Intermittent dosing: The "hit-and-run" dosing strategies used in animal studies (where drug clears before next dose) may not translate directly to human pharmacokinetics given species differences in drug half-life and senescent cell clearance rates.

Tissue heterogeneity: Different tissues harbour senescent cells with different molecular profiles and survival dependencies; tissue-specific senolytic strategies may be required rather than universal approaches.

Connections to longevity research

Selective clearance of p16^INK4a-positive cells in transgenic mouse models has extended median lifespan and compressed morbidity, demonstrating that senescent cell accumulation is a causal contributor to ageing rather than merely a biomarker. This connects to the broader longevity research framework examined in our epigenetic clocks and peptide interventions article.

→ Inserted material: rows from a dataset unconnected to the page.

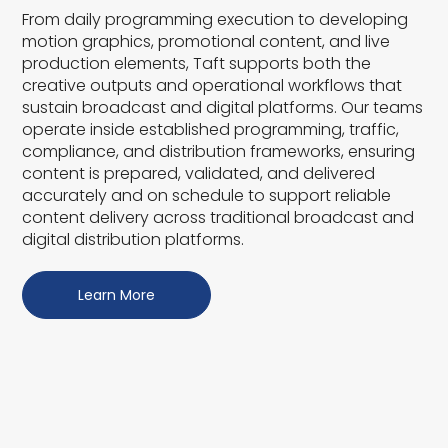
From daily programming execution to developing
motion graphics, promotional content, and live
production elements, Taft supports both the
creative outputs and operational workflows that
sustain broadcast and digital platforms. Our teams
operate inside established programming, traffic,
compliance, and distribution frameworks, ensuring
content is prepared, validated, and delivered
accurately and on schedule to support reliable
content delivery across traditional broadcast and
digital distribution platforms.
Learn More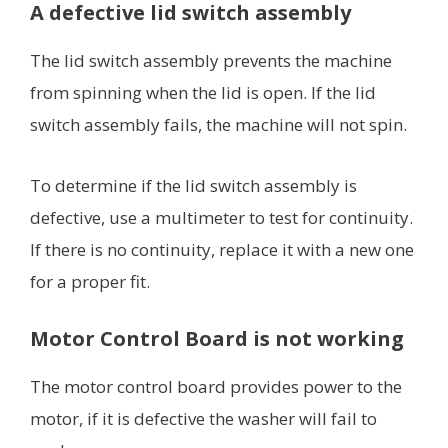
A defective lid switch assembly
The lid switch assembly prevents the machine
from spinning when the lid is open. If the lid
switch assembly fails, the machine will not spin.
To determine if the lid switch assembly is
defective, use a multimeter to test for continuity.
If there is no continuity, replace it with a new one
for a proper fit.
Motor Control Board is not working
The motor control board provides power to the
motor, if it is defective the washer will fail to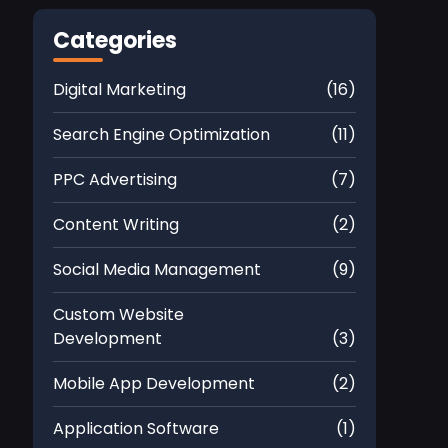
Categories
Digital Marketing
(16)
Search Engine Optimization
(11)
PPC Advertising
(7)
Content Writing
(2)
Social Media Management
(9)
Custom Website
Development
(3)
Mobile App Development
(2)
Application Software
(1)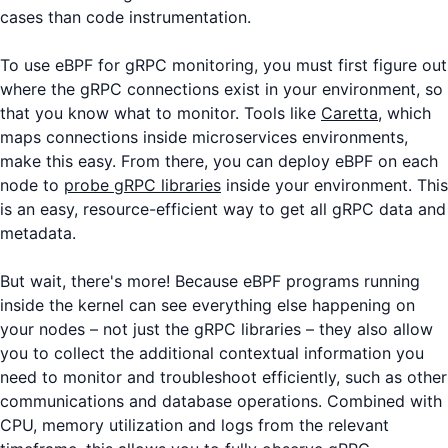
cases than code instrumentation.
To use eBPF for gRPC monitoring, you must first figure out
where the gRPC connections exist in your environment, so
that you know what to monitor. Tools like
Caretta
, which
maps connections inside microservices environments,
make this easy. From there, you can deploy eBPF on each
node to
probe gRPC libraries
inside your environment. This
is an easy, resource-efficient way to get all gRPC data and
metadata.
But wait, there's more! Because eBPF programs running
inside the kernel can see everything else happening on
your nodes – not just the gRPC libraries – they also allow
you to collect the additional contextual information you
need to monitor and troubleshoot efficiently, such as other
communications and database operations. Combined with
CPU, memory utilization and logs from the relevant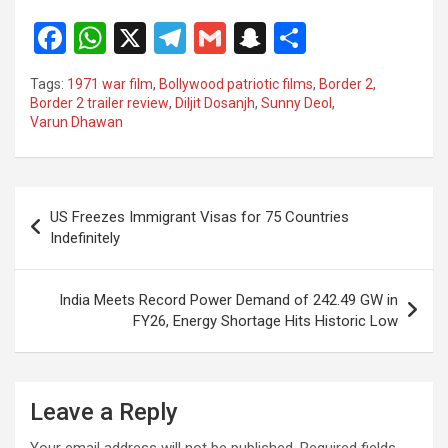
F
W
X
T
G
S
S
a
h
el
m
n
h
Tags:
1971 war film
,
Bollywood patriotic films
,
Border 2
,
ce
at
e
ail
a
ar
Border 2 trailer review
,
Diljit Dosanjh
,
Sunny Deol
,
Varun Dhawan
b
s
gr
p
e
o
A
a
c
o
p
m
h
Post
US Freezes Immigrant Visas for 75 Countries
k
p
at
navigation
Indefinitely
India Meets Record Power Demand of 242.49 GW in
FY26, Energy Shortage Hits Historic Low
Leave a Reply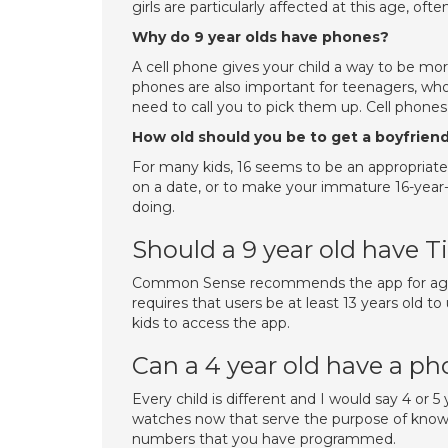
girls are particularly affected at this age, o
Why do 9 year olds have phones?
A cell phone gives your child a way to be more
phones are also important for teenagers, who
need to call you to pick them up. Cell phones
How old should you be to get a boyfrien
For many kids, 16 seems to be an appropriate 
on a date, or to make your immature 16-year-o
doing.
Should a 9 year old have T
Common Sense recommends the app for age 15
requires that users be at least 13 years old t
kids to access the app.
Can a 4 year old have a p
Every child is different and I would say 4 or 5 y
watches now that serve the purpose of knowi
numbers that you have programmed.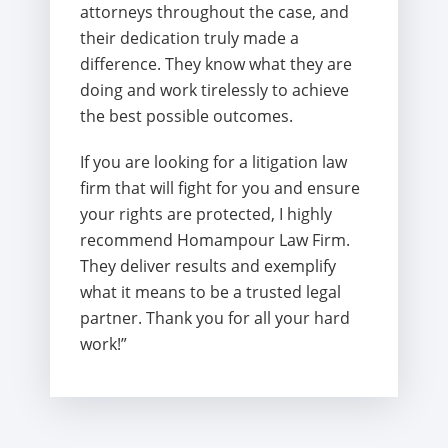
attorneys throughout the case, and
their dedication truly made a
difference. They know what they are
doing and work tirelessly to achieve
the best possible outcomes.
If you are looking for a litigation law
firm that will fight for you and ensure
your rights are protected, I highly
recommend Homampour Law Firm.
They deliver results and exemplify
what it means to be a trusted legal
partner. Thank you for all your hard
work!”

The SASP's relationship to systemic inflammaging also intersects with NAD+ biology and sirtuin signalling, since sirtuins regulate both SASP gene expression and the DNA damage response driving cells into senescence in the first place.

Summary

Cellular senescence contributes to tissue ageing through SASP-driven inflammation and impaired homeostasis. Peptide-based senolytic strategies — including FOXO4-DRI, BH3 mimetics, lysosome-targeted GLS1 inhibitors, and SASP-suppressing senostatics — offer mechanistically distinct tools for addressing senescent cell burden. FOXO4-DRI remains the most characterised peptide senolytic with in vivo efficacy data in aged mice. Translation to humans faces delivery, selectivity verification, and biomarker challenges, though the field is advancing rapidly toward first-in-human studies.